[[ MATERIAL SUPPLIED, beginning ]]
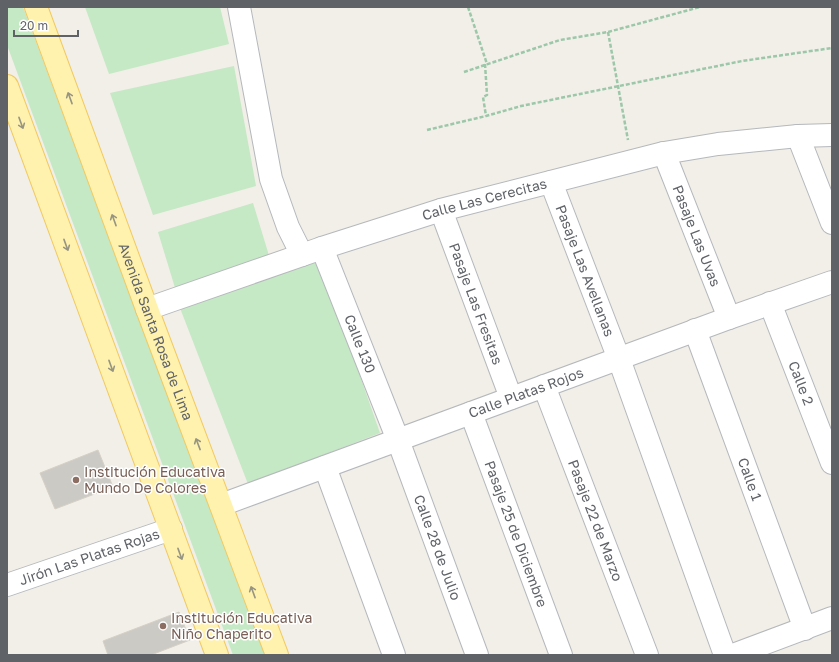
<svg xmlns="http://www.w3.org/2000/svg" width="839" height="662" viewBox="0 0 839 662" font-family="'Golos Text',sans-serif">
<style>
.green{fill:#c5e8c5}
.building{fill:#cccac5;stroke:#d6d1c6}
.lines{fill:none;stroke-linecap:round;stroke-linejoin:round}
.minor-casing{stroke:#b5b8bc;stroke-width:24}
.primary-casing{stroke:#f2c960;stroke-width:24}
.path{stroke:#9cc7a9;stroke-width:2.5;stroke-dasharray:4 2;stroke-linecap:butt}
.minor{stroke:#fff;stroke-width:22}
.primary{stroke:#fff2af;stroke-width:22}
.oneway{stroke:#979581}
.education-dot{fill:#8d6e63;stroke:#fff;stroke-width:1.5}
.labels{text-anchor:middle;stroke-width:3;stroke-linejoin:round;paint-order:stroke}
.street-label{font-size:14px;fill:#5f6368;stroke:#fff}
.education-label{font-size:14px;fill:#785e54;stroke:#fff;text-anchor:start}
</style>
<rect width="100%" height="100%" fill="#f1efe8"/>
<!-- green -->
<path class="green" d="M 7,7 L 23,7 L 265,655 L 233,655 L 7,45 Z
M 85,7 L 220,7 L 229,44 L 109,74 Z
M 234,66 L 256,186 L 153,215 L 110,93 Z
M 253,203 L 271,262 L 176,291 L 158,232 Z
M 319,259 L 380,433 L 248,484 L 180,308 Z"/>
<!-- building -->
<path class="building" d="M 98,450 L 113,487 L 55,509 L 40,473 Z
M 179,612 L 190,640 L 151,655 L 108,655 L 103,641 Z"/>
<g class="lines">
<defs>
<g id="minor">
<path d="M 239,7 L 271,179 L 288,227 L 302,255"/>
<path d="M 798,136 L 832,223"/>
<path id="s1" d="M 664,153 L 729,318"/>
<path id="s2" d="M 551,182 L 619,359 L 725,655"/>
<path id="s3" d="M 441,210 L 511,398"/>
<path id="s4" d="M 322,248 L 398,440 L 477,655"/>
<path id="s5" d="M 770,303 L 832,463"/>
<path id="s6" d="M 147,309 L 322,248 L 441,210 L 664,153 L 718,144 L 798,136 L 832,135"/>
<path id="s7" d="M 695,330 L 805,629"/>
<path id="s8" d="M 544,386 L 647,655"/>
<path id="s9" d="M 471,413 L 561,655"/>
<path d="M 325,467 L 394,655"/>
<path id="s10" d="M 221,505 L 729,318 L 832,282"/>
<path id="s11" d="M 7,585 L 171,529"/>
<path d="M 733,655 L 832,618"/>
</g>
<g id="primary">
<path id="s12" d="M 36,7 L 147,309 L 277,655"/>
<path d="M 7,86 L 217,655"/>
</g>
</defs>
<!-- minor casing -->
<use href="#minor" class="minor-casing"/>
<!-- primary casing -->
<use href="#primary" class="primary-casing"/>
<!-- path -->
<path class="path" d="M 468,7 L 487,64
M 608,32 L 628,140
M 485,64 L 487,95 L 483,97 L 486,116
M 464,72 L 560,40 L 608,32 L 700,7
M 427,130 L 486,116 L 521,106 L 742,61 L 832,48"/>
<!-- minor -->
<use href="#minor" class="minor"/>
<!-- primary -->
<use href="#primary" class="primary"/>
</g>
<!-- one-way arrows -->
<defs><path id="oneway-shaft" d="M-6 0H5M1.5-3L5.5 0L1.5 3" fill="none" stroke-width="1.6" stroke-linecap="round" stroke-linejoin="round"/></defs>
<g class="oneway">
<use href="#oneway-shaft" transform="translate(70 98) rotate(-110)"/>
<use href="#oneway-shaft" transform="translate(21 123) rotate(70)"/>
<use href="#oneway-shaft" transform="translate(114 220) rotate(-110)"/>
<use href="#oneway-shaft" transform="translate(66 245) rotate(70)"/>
<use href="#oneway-shaft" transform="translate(111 366) rotate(70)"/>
<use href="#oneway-shaft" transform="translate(198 444) rotate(-111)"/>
<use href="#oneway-shaft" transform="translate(180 554) rotate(70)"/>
<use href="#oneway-shaft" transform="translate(253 592) rotate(-110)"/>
</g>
<!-- markers -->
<g class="education-dot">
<circle cx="76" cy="480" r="4"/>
<circle cx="163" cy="626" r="4"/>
</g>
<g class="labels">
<!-- street labels -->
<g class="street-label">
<text dy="5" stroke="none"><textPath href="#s6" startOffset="355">Calle Las Cerecitas</textPath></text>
<text dy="5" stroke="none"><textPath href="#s1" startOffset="89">Pasaje Las Uvas</textPath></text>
<text dy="5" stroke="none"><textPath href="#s2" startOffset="95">Pasaje Las Avellanas</textPath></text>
<text dy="5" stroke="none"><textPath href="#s3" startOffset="100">Pasaje Las Fresitas</textPath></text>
<text dy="5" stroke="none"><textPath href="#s12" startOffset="346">Avenida Santa Rosa de Lima</textPath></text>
<text dy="5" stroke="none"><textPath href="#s4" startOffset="103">Calle 130</textPath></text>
<text dy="5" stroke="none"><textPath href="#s5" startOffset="86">Calle 2</textPath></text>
<text dy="5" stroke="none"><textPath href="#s10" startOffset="325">Calle Platas Rojos</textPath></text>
<text dy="5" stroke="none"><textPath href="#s7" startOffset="159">Calle 1</textPath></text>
<text dy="5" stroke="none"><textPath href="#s8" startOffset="144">Pasaje 22 de Marzo</textPath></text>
<text dy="5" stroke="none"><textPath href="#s9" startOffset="129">Pasaje 25 de Diciembre</textPath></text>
<text dy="5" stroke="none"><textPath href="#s4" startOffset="321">Calle 28 de Julio</textPath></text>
<text dy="5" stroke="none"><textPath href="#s11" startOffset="87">Jirón Las Platas Rojas</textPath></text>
</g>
<!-- education labels -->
<g class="education-label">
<text x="84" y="477">Institución Educativa<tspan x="84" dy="16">Mundo De Colores</tspan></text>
<text x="171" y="623">Institución Educativa<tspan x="171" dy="16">Niño Chaperito</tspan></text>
</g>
</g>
<!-- border -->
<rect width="839" height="662" fill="none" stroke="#5f6368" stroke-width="16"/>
<!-- scale -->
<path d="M14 30v6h64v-6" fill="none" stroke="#5f6368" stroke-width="2"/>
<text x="20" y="30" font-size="12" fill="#5f6368" stroke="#ffffff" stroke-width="3" paint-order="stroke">20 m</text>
</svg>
[[ MATERIAL SUPPLIED, end ]]
TASK PROMPT:
Transcribe every record above in full. Pictures stay out of the copy.

EXERCISE RESPONSE:
<svg xmlns="http://www.w3.org/2000/svg" width="839" height="662" viewBox="0 0 839 662" font-family="'Golos Text',sans-serif">
<style>
.green{fill:#c5e8c5}
.building{fill:#cccac5;stroke:#d6d1c6}
.lines{fill:none;stroke-linecap:round;stroke-linejoin:round}
.minor-casing{stroke:#b5b8bc;stroke-width:24}
.primary-casing{stroke:#f2c960;stroke-width:24}
.path{stroke:#9cc7a9;stroke-width:2.5;stroke-dasharray:4 2;stroke-linecap:butt}
.minor{stroke:#fff;stroke-width:22}
.primary{stroke:#fff2af;stroke-width:22}
.oneway{stroke:#979581}
.education-dot{fill:#8d6e63;stroke:#fff;stroke-width:1.5}
.labels{text-anchor:middle;stroke-width:3;stroke-linejoin:round;paint-order:stroke}
.street-label{font-size:14px;fill:#5f6368;stroke:#fff}
.education-label{font-size:14px;fill:#785e54;stroke:#fff;text-anchor:start}
</style>
<rect width="100%" height="100%" fill="#f1efe8"/>
<!-- green -->
<path class="green" d="M 7,7 L 23,7 L 265,655 L 233,655 L 7,45 Z
M 85,7 L 220,7 L 229,44 L 109,74 Z
M 234,66 L 256,186 L 153,215 L 110,93 Z
M 253,203 L 271,262 L 176,291 L 158,232 Z
M 319,259 L 380,433 L 248,484 L 180,308 Z"/>
<!-- building -->
<path class="building" d="M 98,450 L 113,487 L 55,509 L 40,473 Z
M 179,612 L 190,640 L 151,655 L 108,655 L 103,641 Z"/>
<g class="lines">
<defs>
<g id="minor">
<path d="M 239,7 L 271,179 L 288,227 L 302,255"/>
<path d="M 798,136 L 832,223"/>
<path id="s1" d="M 664,153 L 729,318"/>
<path id="s2" d="M 551,182 L 619,359 L 725,655"/>
<path id="s3" d="M 441,210 L 511,398"/>
<path id="s4" d="M 322,248 L 398,440 L 477,655"/>
<path id="s5" d="M 770,303 L 832,463"/>
<path id="s6" d="M 147,309 L 322,248 L 441,210 L 664,153 L 718,144 L 798,136 L 832,135"/>
<path id="s7" d="M 695,330 L 805,629"/>
<path id="s8" d="M 544,386 L 647,655"/>
<path id="s9" d="M 471,413 L 561,655"/>
<path d="M 325,467 L 394,655"/>
<path id="s10" d="M 221,505 L 729,318 L 832,282"/>
<path id="s11" d="M 7,585 L 171,529"/>
<path d="M 733,655 L 832,618"/>
</g>
<g id="primary">
<path id="s12" d="M 36,7 L 147,309 L 277,655"/>
<path d="M 7,86 L 217,655"/>
</g>
</defs>
<!-- minor casing -->
<use href="#minor" class="minor-casing"/>
<!-- primary casing -->
<use href="#primary" class="primary-casing"/>
<!-- path -->
<path class="path" d="M 468,7 L 487,64
M 608,32 L 628,140
M 485,64 L 487,95 L 483,97 L 486,116
M 464,72 L 560,40 L 608,32 L 700,7
M 427,130 L 486,116 L 521,106 L 742,61 L 832,48"/>
<!-- minor -->
<use href="#minor" class="minor"/>
<!-- primary -->
<use href="#primary" class="primary"/>
</g>
<!-- one-way arrows -->
<defs><path id="oneway-shaft" d="M-6 0H5M1.5-3L5.5 0L1.5 3" fill="none" stroke-width="1.6" stroke-linecap="round" stroke-linejoin="round"/></defs>
<g class="oneway">
<use href="#oneway-shaft" transform="translate(70 98) rotate(-110)"/>
<use href="#oneway-shaft" transform="translate(21 123) rotate(70)"/>
<use href="#oneway-shaft" transform="translate(114 220) rotate(-110)"/>
<use href="#oneway-shaft" transform="translate(66 245) rotate(70)"/>
<use href="#oneway-shaft" transform="translate(111 366) rotate(70)"/>
<use href="#oneway-shaft" transform="translate(198 444) rotate(-111)"/>
<use href="#oneway-shaft" transform="translate(180 554) rotate(70)"/>
<use href="#oneway-shaft" transform="translate(253 592) rotate(-110)"/>
</g>
<!-- markers -->
<g class="education-dot">
<circle cx="76" cy="480" r="4"/>
<circle cx="163" cy="626" r="4"/>
</g>
<g class="labels">
<!-- street labels -->
<g class="street-label">
<text dy="5" stroke="none"><textPath href="#s6" startOffset="355">Calle Las Cerecitas</textPath></text>
<text dy="5" stroke="none"><textPath href="#s1" startOffset="89">Pasaje Las Uvas</textPath></text>
<text dy="5" stroke="none"><textPath href="#s2" startOffset="95">Pasaje Las Avellanas</textPath></text>
<text dy="5" stroke="none"><textPath href="#s3" startOffset="100">Pasaje Las Fresitas</textPath></text>
<text dy="5" stroke="none"><textPath href="#s12" startOffset="346">Avenida Santa Rosa de Lima</textPath></text>
<text dy="5" stroke="none"><textPath href="#s4" startOffset="103">Calle 130</textPath></text>
<text dy="5" stroke="none"><textPath href="#s5" startOffset="86">Calle 2</textPath></text>
<text dy="5" stroke="none"><textPath href="#s10" startOffset="325">Calle Platas Rojos</textPath></text>
<text dy="5" stroke="none"><textPath href="#s7" startOffset="159">Calle 1</textPath></text>
<text dy="5" stroke="none"><textPath href="#s8" startOffset="144">Pasaje 22 de Marzo</textPath></text>
<text dy="5" stroke="none"><textPath href="#s9" startOffset="129">Pasaje 25 de Diciembre</textPath></text>
<text dy="5" stroke="none"><textPath href="#s4" startOffset="321">Calle 28 de Julio</textPath></text>
<text dy="5" stroke="none"><textPath href="#s11" startOffset="87">Jirón Las Platas Rojas</textPath></text>
</g>
<!-- education labels -->
<g class="education-label">
<text x="84" y="477">Institución Educativa<tspan x="84" dy="16">Mundo De Colores</tspan></text>
<text x="171" y="623">Institución Educativa<tspan x="171" dy="16">Niño Chaperito</tspan></text>
</g>
</g>
<!-- border -->
<rect width="839" height="662" fill="none" stroke="#5f6368" stroke-width="16"/>
<!-- scale -->
<path d="M14 30v6h64v-6" fill="none" stroke="#5f6368" stroke-width="2"/>
<text x="20" y="30" font-size="12" fill="#5f6368" stroke="#ffffff" stroke-width="3" paint-order="stroke">20 m</text>
</svg>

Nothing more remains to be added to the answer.